Assignment A - Pull out every line of the records below that contains the string "mucByte", matching case exactly.

Excerpted passage -
☆ ☆ ☆ ☆ ☆
# Using Crankbaits Thru The Ice!?



## c. j. stone (Sep 24, 2006)

Anyone doing this or considering it? Read article abt it in InFisherman mag. Some guy is marketing a weight to attach to middle or forward treble hook which holds the bait vertical, and you simply jig like a jigging rapala to trigger lure action. Sure it will take some experimentation to work successfully! I'm already rigging my version of the weight and will be working off my dock with some shad shaped baits!


----------



## Whaler (Nov 16, 2004)

IT will probably work.


----------



## yonderfishin (Apr 9, 2006)

I have been thinking of the same thing. There is atleast one video on youtube about it , after watching it I thought.....you know....as long as its a sinking crankbait it should work and maybe no extra weight needed. A lure like a jigging rap has a particular design to make it act a certain way while jigging but that dont actually mean its a necessity. If you are jigging it around and crashing the bottom with it now and then its the flash and commotion that entices the fish , most crankbaits will do that when vertical jigging.


----------



## c. j. stone (Sep 24, 2006)
☆ ☆ ☆ ☆ ☆
Data listing -
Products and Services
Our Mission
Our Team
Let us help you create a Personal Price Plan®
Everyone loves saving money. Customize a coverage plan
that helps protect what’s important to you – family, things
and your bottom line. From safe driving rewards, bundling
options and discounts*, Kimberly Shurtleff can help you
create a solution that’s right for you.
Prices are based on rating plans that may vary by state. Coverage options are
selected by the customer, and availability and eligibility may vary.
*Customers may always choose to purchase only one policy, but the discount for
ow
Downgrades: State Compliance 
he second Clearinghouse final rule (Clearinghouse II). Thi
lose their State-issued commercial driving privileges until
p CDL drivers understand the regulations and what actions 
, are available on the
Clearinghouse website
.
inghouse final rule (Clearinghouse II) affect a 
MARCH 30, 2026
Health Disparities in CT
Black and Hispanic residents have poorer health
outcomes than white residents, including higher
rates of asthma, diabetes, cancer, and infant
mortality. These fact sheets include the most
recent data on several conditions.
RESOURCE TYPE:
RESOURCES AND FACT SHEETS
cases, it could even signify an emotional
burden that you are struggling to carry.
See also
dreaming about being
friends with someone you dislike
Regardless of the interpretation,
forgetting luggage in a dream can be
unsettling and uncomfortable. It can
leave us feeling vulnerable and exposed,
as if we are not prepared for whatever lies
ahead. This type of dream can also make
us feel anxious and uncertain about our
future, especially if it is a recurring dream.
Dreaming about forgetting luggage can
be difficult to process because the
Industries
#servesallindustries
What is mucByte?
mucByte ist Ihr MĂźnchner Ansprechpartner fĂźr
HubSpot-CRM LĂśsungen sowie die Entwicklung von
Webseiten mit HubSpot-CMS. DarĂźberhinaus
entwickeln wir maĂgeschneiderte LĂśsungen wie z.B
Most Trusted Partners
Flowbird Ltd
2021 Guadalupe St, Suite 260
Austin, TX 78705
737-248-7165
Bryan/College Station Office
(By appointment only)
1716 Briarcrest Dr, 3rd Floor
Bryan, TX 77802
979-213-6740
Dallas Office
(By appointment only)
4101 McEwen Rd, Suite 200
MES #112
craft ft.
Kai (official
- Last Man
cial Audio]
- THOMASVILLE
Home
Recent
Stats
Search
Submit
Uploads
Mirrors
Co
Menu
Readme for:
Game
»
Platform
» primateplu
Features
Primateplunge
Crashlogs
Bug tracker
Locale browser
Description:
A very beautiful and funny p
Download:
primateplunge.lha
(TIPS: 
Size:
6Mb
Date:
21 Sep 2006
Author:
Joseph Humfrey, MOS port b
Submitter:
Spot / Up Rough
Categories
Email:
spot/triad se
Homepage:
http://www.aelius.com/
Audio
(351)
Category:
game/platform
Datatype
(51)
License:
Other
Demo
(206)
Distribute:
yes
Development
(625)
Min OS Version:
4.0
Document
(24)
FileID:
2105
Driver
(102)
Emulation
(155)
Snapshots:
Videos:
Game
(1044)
☆ ☆ ☆ ☆ ☆
Assignment B - Write out the entire ice-fishing crankbait thread above, word for word.

Answer section A -
What is mucByte?
mucByte ist Ihr MĂźnchner Ansprechpartner fĂźr

Answer section B -
# Using Crankbaits Thru The Ice!?



## c. j. stone (Sep 24, 2006)

Anyone doing this or considering it? Read article abt it in InFisherman mag. Some guy is marketing a weight to attach to middle or forward treble hook which holds the bait vertical, and you simply jig like a jigging rapala to trigger lure action. Sure it will take some experimentation to work successfully! I'm already rigging my version of the weight and will be working off my dock with some shad shaped baits!


----------



## Whaler (Nov 16, 2004)

IT will probably work.


----------



## yonderfishin (Apr 9, 2006)

I have been thinking of the same thing. There is atleast one video on youtube about it , after watching it I thought.....you know....as long as its a sinking crankbait it should work and maybe no extra weight needed. A lure like a jigging rap has a particular design to make it act a certain way while jigging but that dont actually mean its a necessity. If you are jigging it around and crashing the bottom with it now and then its the flash and commotion that entices the fish , most crankbaits will do that when vertical jigging.


----------



## c. j. stone (Sep 24, 2006)